“We know that vaccines can save lives,” says McMaster, whose SC reaches 50% COVID vaccination.


Governor Henry McMaster said vaccination with COVID-19 was a personal decision, but he believes his family’s choice to be vaccinated was the right decision.

McMaster commented Thursday as the Department of Health and Environmental Management announced that 50% of eligible South Carolinas had received at least one dose of the COVID-19 vaccine.

South Carolina is ranked 41st in the United States. Vaccination rateAccording to an analysis of data from the US Centers for Disease Control and Prevention.

McMaster and his wife, Peggy, were vaccinated in the spring.. Their children are also vaccinated.

But vaccination is a personal decision, he said.

“We made our decision,” said the Republican Governor. “I think it was the right decision, but people need to get answers if they have questions and talk to people they can trust. Whether it’s a preacher, a doctor, a neighbor, or a friend, and Make a decision. We did what we thought was the right decision. “

The state reached a 50% milestone in one day DHEC reported 10.8% of tests It returned to positive and the number of daily cases increased.

“We know that vaccines can save lives. We’ve seen it. We see it in the number of people who go to the hospital. Nearly 99% haven’t been vaccinated. I think, “said McMaster. “In other words, the vaccine is working.”

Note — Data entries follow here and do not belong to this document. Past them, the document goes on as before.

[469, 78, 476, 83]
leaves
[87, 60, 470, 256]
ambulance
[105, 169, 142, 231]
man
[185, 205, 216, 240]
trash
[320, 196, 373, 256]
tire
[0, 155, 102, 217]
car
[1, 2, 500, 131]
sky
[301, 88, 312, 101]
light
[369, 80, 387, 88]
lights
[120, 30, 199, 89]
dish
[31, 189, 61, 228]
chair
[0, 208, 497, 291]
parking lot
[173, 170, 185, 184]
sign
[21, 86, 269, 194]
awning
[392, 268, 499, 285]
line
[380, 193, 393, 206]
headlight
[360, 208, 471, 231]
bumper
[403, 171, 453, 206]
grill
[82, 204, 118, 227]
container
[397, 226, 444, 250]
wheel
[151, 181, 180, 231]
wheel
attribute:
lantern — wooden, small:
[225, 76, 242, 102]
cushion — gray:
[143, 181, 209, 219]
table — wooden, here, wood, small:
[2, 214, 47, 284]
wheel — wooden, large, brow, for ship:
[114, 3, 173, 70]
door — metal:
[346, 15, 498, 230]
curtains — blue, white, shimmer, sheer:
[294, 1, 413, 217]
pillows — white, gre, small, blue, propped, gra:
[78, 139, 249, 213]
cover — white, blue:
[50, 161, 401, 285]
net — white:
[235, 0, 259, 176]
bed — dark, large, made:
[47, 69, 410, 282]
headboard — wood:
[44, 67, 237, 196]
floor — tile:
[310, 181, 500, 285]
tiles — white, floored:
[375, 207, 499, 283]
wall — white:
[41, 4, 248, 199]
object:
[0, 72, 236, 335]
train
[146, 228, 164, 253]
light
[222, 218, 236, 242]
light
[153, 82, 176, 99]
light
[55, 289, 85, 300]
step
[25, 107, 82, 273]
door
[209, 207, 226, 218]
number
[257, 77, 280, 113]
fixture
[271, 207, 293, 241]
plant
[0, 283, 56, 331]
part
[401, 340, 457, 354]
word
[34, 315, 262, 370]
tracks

DHEC said in a news release that people 20-24 and 12-19 were vaccinated the least, with increased cases and hospitalizations among younger people. Authorities added that the increase in cases was among people who were almost completely unvaccinated.

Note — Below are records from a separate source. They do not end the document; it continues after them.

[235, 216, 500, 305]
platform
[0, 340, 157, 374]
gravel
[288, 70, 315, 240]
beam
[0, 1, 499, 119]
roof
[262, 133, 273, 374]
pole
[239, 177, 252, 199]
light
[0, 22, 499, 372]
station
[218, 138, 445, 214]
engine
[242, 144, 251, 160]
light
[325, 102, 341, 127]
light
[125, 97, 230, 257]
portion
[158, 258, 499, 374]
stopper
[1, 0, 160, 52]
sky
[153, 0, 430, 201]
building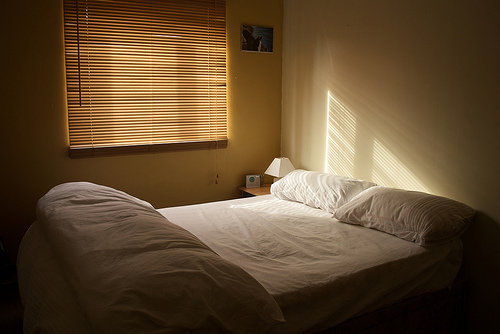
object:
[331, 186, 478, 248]
pillow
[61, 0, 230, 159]
window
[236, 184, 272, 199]
table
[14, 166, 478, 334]
bed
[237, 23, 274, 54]
picture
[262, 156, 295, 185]
lamp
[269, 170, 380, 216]
pillowcases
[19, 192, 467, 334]
sheet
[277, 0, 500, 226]
shadow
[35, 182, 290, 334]
comforter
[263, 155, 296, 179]
lampshade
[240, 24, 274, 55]
picture frame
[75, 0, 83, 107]
control stick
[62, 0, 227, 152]
blinds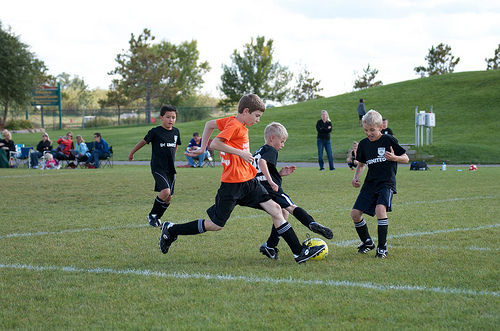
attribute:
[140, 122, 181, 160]
shirt — black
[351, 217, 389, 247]
socks — black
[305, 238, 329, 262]
soccer ball — yellow 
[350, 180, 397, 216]
shorts — black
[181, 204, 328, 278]
shoes — black, white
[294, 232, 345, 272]
ball — yellow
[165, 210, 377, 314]
shoes — white, black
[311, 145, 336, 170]
jeans — blue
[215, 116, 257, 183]
shirt — orange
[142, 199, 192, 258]
shoes — black 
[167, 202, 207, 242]
sock — black 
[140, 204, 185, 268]
shoe — black 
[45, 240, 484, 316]
line — white 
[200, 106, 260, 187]
shirt — orange 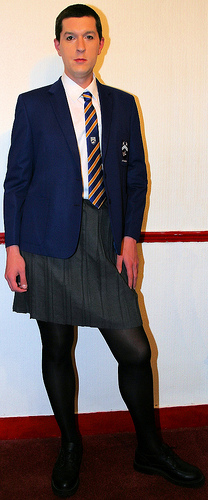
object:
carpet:
[172, 416, 193, 446]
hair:
[51, 2, 103, 38]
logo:
[87, 133, 98, 146]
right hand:
[3, 243, 28, 293]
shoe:
[55, 449, 80, 493]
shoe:
[136, 441, 206, 479]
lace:
[161, 447, 181, 466]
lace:
[60, 445, 73, 463]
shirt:
[59, 72, 113, 201]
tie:
[82, 90, 107, 210]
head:
[56, 3, 103, 75]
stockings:
[37, 320, 158, 439]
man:
[0, 0, 202, 484]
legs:
[40, 252, 84, 497]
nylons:
[35, 327, 157, 443]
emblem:
[90, 136, 96, 145]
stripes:
[82, 154, 101, 183]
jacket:
[3, 78, 148, 256]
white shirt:
[61, 75, 109, 202]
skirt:
[7, 197, 145, 330]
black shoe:
[137, 444, 203, 485]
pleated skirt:
[9, 194, 155, 333]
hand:
[118, 240, 140, 287]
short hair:
[53, 2, 103, 37]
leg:
[89, 231, 172, 447]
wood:
[1, 230, 207, 243]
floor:
[2, 437, 207, 499]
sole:
[130, 458, 206, 490]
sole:
[53, 444, 81, 495]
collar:
[59, 70, 99, 105]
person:
[4, 0, 207, 500]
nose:
[75, 38, 85, 52]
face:
[57, 10, 100, 75]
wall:
[1, 0, 207, 418]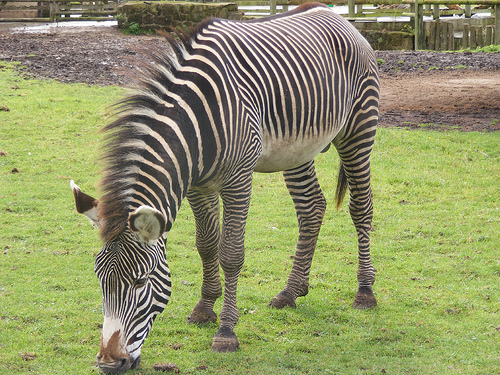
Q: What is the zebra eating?
A: Grass.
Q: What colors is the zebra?
A: Black and white.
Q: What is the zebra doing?
A: Eating.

According to DHEC, at least 150 cases of COVID-19 were reported among South Carolina residents who attended or worked in summer camps between June 1st and July 15th.

“These numbers are snapshots of what could happen at this year’s school if parents, students, teachers and other school officials weren’t vaccinated,” said Dr. Edward Shimmer, director of DHEC. Says. “At this point last year, there was no solution to beat COVID-19. Now we do. We don’t want this deadly virus to spread to our schools and communities.”

Reporter Zak Koeske contributed to this article.